Assignment = Please retype the entries below exactly, only from their first line through the line containing "middle pip: (937, 297)", leaving every picture out.

Data for this exercise =
========
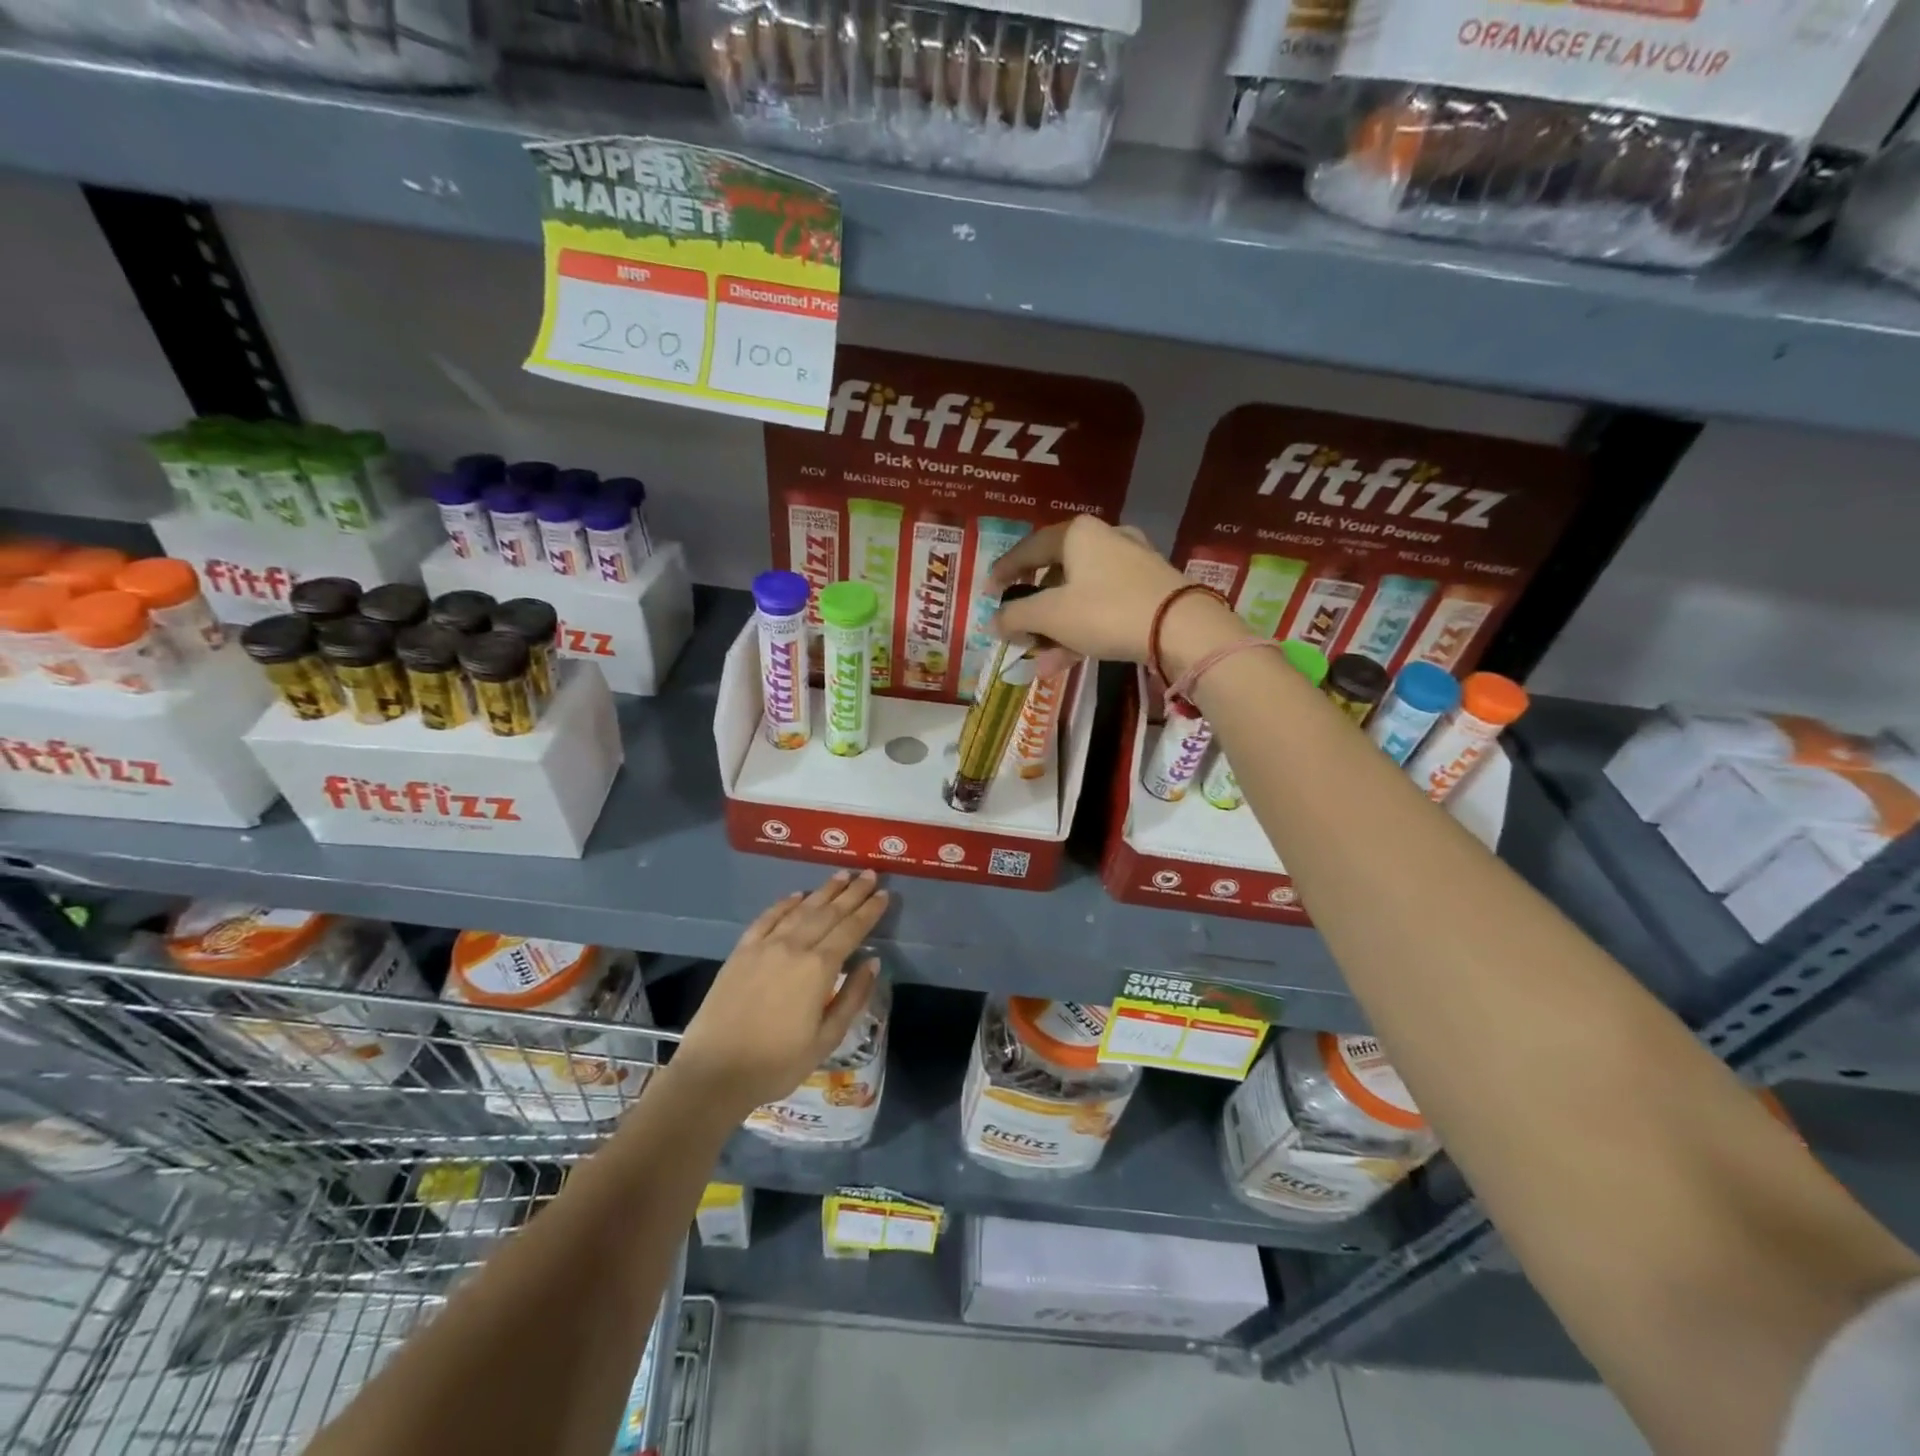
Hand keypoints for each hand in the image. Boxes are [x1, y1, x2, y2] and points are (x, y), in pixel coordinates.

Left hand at [669, 871, 886, 1119]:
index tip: (884, 895)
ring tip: (842, 876)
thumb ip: (852, 997)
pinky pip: (768, 918)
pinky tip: (797, 895)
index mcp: (818, 969)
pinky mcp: (742, 951)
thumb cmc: (777, 1063)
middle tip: (870, 874)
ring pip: (801, 909)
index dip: (869, 911)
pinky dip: (785, 903)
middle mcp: (794, 947)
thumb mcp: (826, 1039)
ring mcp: (765, 946)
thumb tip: (872, 962)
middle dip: (852, 892)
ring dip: (824, 891)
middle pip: (829, 912)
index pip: (851, 930)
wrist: (714, 1072)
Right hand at [987, 516, 1244, 677]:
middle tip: (1017, 631)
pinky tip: (1065, 661)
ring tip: (1039, 659)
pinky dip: (1081, 630)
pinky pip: (1103, 608)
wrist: (1182, 629)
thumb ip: (1016, 616)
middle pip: (1056, 574)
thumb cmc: (1106, 612)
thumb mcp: (1051, 615)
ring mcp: (1131, 564)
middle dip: (1033, 610)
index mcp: (1077, 534)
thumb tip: (994, 622)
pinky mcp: (1149, 590)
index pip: (1029, 548)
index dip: (1004, 571)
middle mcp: (1104, 539)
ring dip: (1055, 628)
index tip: (988, 593)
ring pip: (1080, 596)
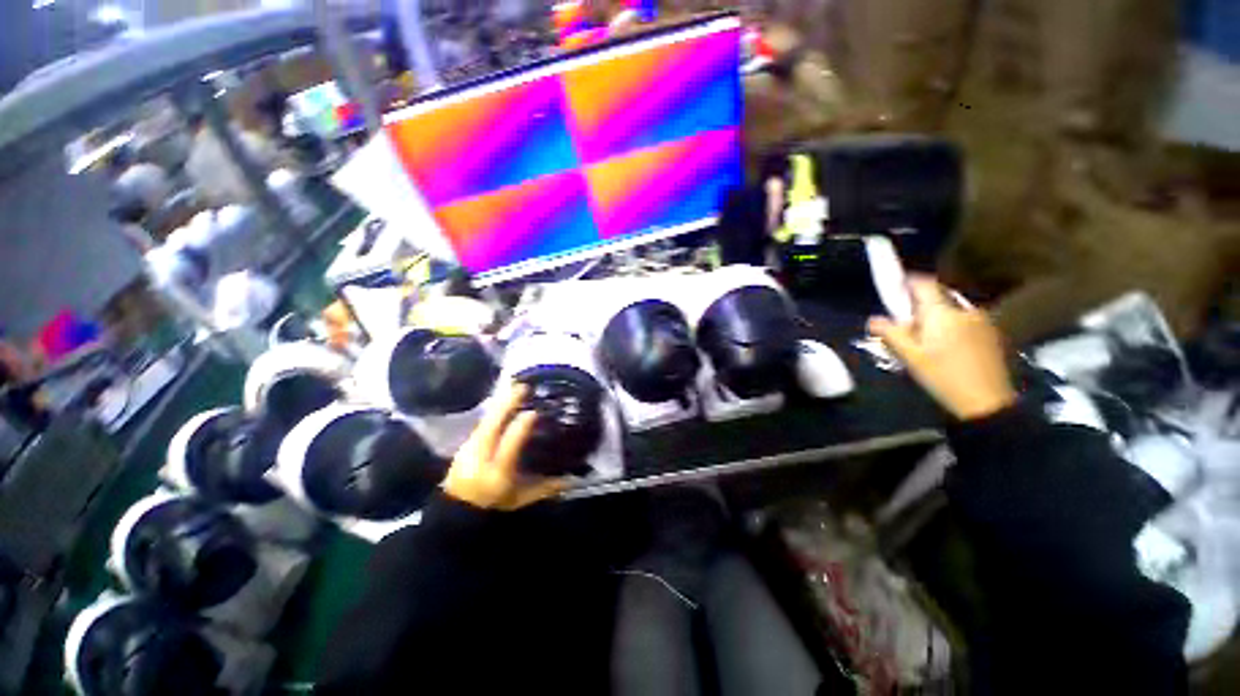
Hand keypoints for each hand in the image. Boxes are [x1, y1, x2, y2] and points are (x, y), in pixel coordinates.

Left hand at [442, 384, 567, 510]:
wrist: (456, 513)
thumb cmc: (493, 506)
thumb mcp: (520, 500)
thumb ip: (545, 488)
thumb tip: (571, 479)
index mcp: (498, 473)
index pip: (510, 443)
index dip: (522, 426)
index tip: (535, 411)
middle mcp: (480, 458)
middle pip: (493, 425)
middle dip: (507, 403)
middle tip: (523, 387)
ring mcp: (468, 450)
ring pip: (485, 420)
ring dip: (500, 402)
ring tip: (514, 387)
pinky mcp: (464, 445)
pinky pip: (481, 423)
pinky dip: (493, 410)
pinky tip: (502, 400)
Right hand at [868, 278, 1016, 420]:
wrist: (987, 402)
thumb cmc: (943, 377)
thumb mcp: (910, 357)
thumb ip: (891, 334)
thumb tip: (873, 320)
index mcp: (942, 313)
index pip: (924, 284)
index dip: (908, 281)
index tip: (895, 286)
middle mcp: (965, 310)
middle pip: (937, 297)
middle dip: (919, 305)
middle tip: (904, 321)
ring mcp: (982, 321)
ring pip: (951, 310)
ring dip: (935, 316)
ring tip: (923, 337)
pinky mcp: (991, 334)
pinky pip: (964, 320)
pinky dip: (949, 325)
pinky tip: (944, 345)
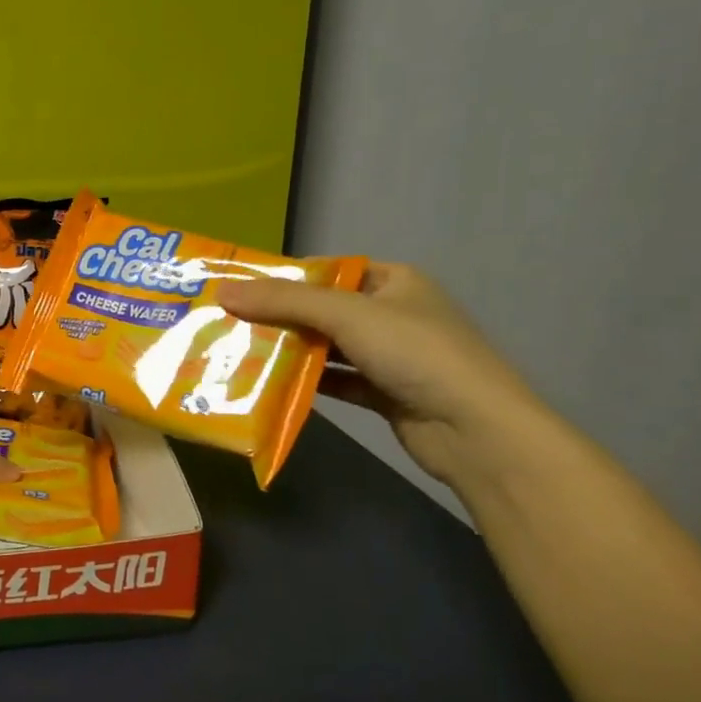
========
Task output =
Hand keypoints for each hand in the image. Boxes are [x1, y1, x2, y2] and points are (x, y), in pixel coordinates.

Left hand at [669, 871, 886, 1119]:
index tip: (884, 895)
ring tip: (842, 876)
thumb ip: (852, 997)
pinky pip: (768, 918)
pinky tip: (797, 895)
index mcp: (818, 969)
pinky mcp: (742, 951)
thumb cmc: (777, 1063)
middle tip: (870, 874)
ring pip: (801, 909)
index dip: (869, 911)
pinky dip: (785, 903)
middle mcp: (794, 947)
thumb mcp: (826, 1039)
ring mcp: (765, 946)
thumb tip: (872, 962)
middle dip: (852, 892)
ring dip: (824, 891)
middle pip: (829, 912)
index pip: (851, 930)
wrist: (714, 1072)
Right hand at [987, 516, 1244, 677]:
middle tip: (1017, 631)
pinky tip: (1065, 661)
ring tip: (1039, 659)
pinky dip: (1081, 630)
pinky pip: (1103, 608)
wrist: (1182, 629)
thumb ip: (1016, 616)
middle pip: (1056, 574)
thumb cmc: (1106, 612)
thumb mcp: (1051, 615)
ring mcp: (1131, 564)
middle dip: (1033, 610)
index mcp: (1077, 534)
thumb tip: (994, 622)
pinky mcp: (1149, 590)
index pip: (1029, 548)
index dip: (1004, 571)
middle mcp: (1104, 539)
ring dip: (1055, 628)
index tip: (988, 593)
ring pip: (1080, 596)
Hand keypoints for each hand in the image. Boxes are [x1, y1, x2, y2] and points are (x, y), in pixel coordinates.

Left hand at [442, 384, 567, 510]:
wrist: (456, 513)
thumb cmc: (493, 506)
thumb mcp: (520, 500)
thumb ip: (545, 488)
thumb tip: (571, 479)
index mcp: (498, 473)
index pip: (510, 443)
index dip: (522, 426)
index tip: (535, 411)
middle mcp: (480, 458)
middle pip: (493, 425)
middle dip: (507, 403)
middle tip: (523, 387)
ring mcp: (468, 450)
ring pip: (485, 420)
ring dip: (500, 402)
ring tip: (514, 387)
pinky mcp: (464, 445)
pinky pip: (481, 423)
pinky dip: (493, 410)
pinky tip: (502, 400)
Right hand at [868, 278, 1016, 420]:
wrist: (987, 402)
thumb cmc: (943, 377)
thumb mcp: (910, 357)
thumb ip: (891, 334)
thumb tip: (873, 320)
index mcp: (942, 313)
index pip: (924, 284)
index dip: (908, 281)
index tip: (895, 286)
middle mcp: (965, 310)
middle pip: (937, 297)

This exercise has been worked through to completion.